Make a dataframe of users to top films suggested by KNN

In [None]:
user = []
filmnames = []
for uid, user_ratings in top_n.items():
    user.append(uid)
    filist = [iid for (iid, _) in user_ratings]
    fname = [rid_to_name[i] for i in filist]
    filmnames.append(", ".join(fname))
d = {
    'User':user,
    'Recommended Films':filmnames
}
knnDF = pd.DataFrame(d)

In [None]:
knnDF

# Utilities: starter code to work with other datasets

You can edit the code below to load a custom dataset from a directory

In [None]:
# path to dataset file
file_path = os.path.expanduser('~/.surprise_data/ml-100k/ml-100k/u.data')

# As we're loading a custom dataset, we need to define a reader. In the
# movielens-100k dataset, each line has the following format:
# 'user item rating timestamp', separated by '\t' characters.
reader = Reader(line_format='user item rating timestamp', sep='\t')

data = Dataset.load_from_file(file_path, reader=reader)

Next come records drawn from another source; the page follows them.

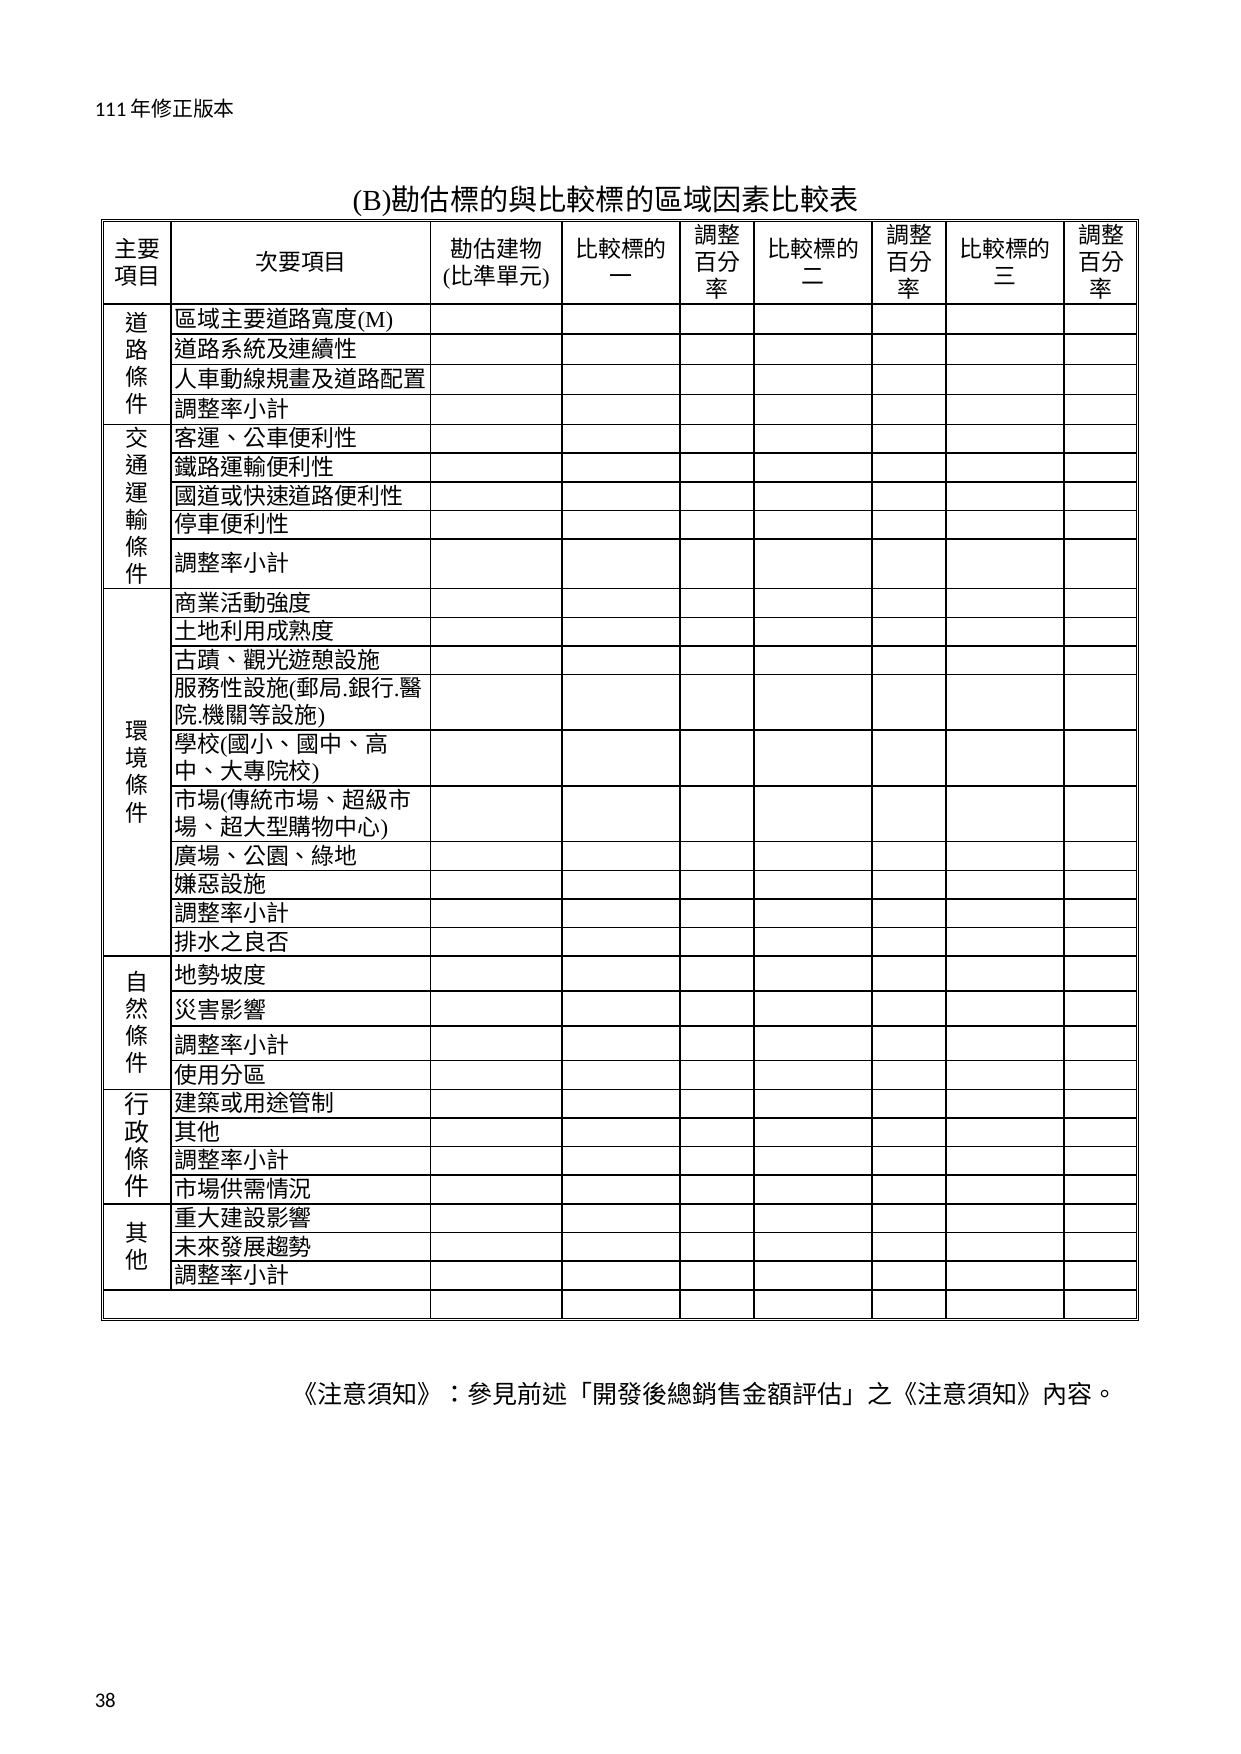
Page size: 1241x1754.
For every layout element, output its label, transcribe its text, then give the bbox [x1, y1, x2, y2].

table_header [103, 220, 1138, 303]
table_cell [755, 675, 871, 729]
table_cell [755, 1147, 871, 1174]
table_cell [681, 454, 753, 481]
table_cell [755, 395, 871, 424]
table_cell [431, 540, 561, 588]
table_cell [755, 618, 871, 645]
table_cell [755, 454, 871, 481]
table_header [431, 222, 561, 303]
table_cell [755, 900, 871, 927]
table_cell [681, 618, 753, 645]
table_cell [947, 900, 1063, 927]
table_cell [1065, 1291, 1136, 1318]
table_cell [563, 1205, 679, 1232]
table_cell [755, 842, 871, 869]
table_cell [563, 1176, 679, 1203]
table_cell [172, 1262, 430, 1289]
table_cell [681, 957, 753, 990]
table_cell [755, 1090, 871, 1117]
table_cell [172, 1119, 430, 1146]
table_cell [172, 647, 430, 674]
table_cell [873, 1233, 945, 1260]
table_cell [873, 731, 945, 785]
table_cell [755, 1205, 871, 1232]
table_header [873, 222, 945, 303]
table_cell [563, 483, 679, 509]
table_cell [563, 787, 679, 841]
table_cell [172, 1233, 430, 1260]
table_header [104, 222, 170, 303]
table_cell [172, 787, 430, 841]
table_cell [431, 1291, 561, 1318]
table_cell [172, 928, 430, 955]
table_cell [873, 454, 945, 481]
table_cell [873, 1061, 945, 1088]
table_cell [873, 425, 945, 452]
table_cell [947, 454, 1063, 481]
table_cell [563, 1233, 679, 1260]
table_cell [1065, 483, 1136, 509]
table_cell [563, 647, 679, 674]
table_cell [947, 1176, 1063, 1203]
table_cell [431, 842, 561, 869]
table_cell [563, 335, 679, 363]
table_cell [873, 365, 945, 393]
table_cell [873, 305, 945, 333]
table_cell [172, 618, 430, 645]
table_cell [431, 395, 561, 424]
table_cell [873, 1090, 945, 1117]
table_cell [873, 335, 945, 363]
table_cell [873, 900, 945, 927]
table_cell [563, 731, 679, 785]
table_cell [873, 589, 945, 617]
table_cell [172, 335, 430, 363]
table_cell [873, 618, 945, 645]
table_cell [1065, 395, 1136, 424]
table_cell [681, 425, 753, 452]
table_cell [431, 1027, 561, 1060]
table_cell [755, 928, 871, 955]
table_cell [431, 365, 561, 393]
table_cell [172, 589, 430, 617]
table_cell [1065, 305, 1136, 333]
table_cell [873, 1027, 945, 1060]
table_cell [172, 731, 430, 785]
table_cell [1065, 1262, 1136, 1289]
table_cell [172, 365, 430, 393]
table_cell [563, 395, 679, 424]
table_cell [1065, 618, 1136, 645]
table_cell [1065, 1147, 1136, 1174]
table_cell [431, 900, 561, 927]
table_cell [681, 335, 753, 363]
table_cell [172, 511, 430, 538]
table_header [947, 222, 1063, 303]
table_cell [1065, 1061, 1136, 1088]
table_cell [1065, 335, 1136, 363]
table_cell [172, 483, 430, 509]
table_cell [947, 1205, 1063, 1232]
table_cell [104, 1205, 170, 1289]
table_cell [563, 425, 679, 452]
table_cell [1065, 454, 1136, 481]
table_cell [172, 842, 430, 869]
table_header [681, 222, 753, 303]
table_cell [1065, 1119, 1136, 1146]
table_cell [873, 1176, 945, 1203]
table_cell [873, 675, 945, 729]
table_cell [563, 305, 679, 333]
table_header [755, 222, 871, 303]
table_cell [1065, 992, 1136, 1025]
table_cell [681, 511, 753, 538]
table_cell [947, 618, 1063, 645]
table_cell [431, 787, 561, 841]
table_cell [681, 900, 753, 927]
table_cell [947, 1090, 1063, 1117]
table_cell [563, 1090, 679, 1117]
text 《注意須知》：參見前述「開發後總銷售金額評估」之《注意須知》內容。 [291, 1367, 1146, 1412]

The code below trains a model on a massive dataset of 25 million ratings (requires this dataset: https://grouplens.org/datasets/movielens/25m/)

In [None]:
df = pd.read_csv('./ml-25m/ratings.csv')

# A reader is still needed but only the rating_scale param is requiered.
reader = Reader(rating_scale=(1, 5))
# The columns must correspond to user id, item id and ratings (in that order).
data = Dataset.load_from_df(df[['user id', 'item id', 'ratings']], reader)
#data.split(2)  # data can now be used normally
trainset = data.build_full_trainset()
model25m = SVD()
model25m.fit(trainset)

# Then predict ratings for all pairs (u, i) that are NOT in the training set.
testset = trainset.build_anti_testset()
predictions = model25m.test(testset)

# We can explore our data by plotting the movies by average rating and number of ratings to find outliers and discover why our model may be more likely to recommend these movies

In [None]:
data = pd.read_excel("movielens data.xlsx", sheet_name=1)

In [None]:
fig = go.Figure(data=go.Scatter(x=data['avg rating'],
                                y=data['n ratings'],
                                mode='markers',
                                text=data['title']))
fig.update_layout(title='Movie Scatterplot')
fig.update_layout(
    annotations=[
        dict(
            x=0.5,
            y=-0.15,
            showarrow=False,
            text="Average Rating",
            xref="paper",
            yref="paper"
        ),
        dict(
            x=-0.07,
            y=0.5,
            showarrow=False,
            text="Count of Ratings",
            textangle=-90,
            xref="paper",
            yref="paper"
        )
    ]
)
fig.show()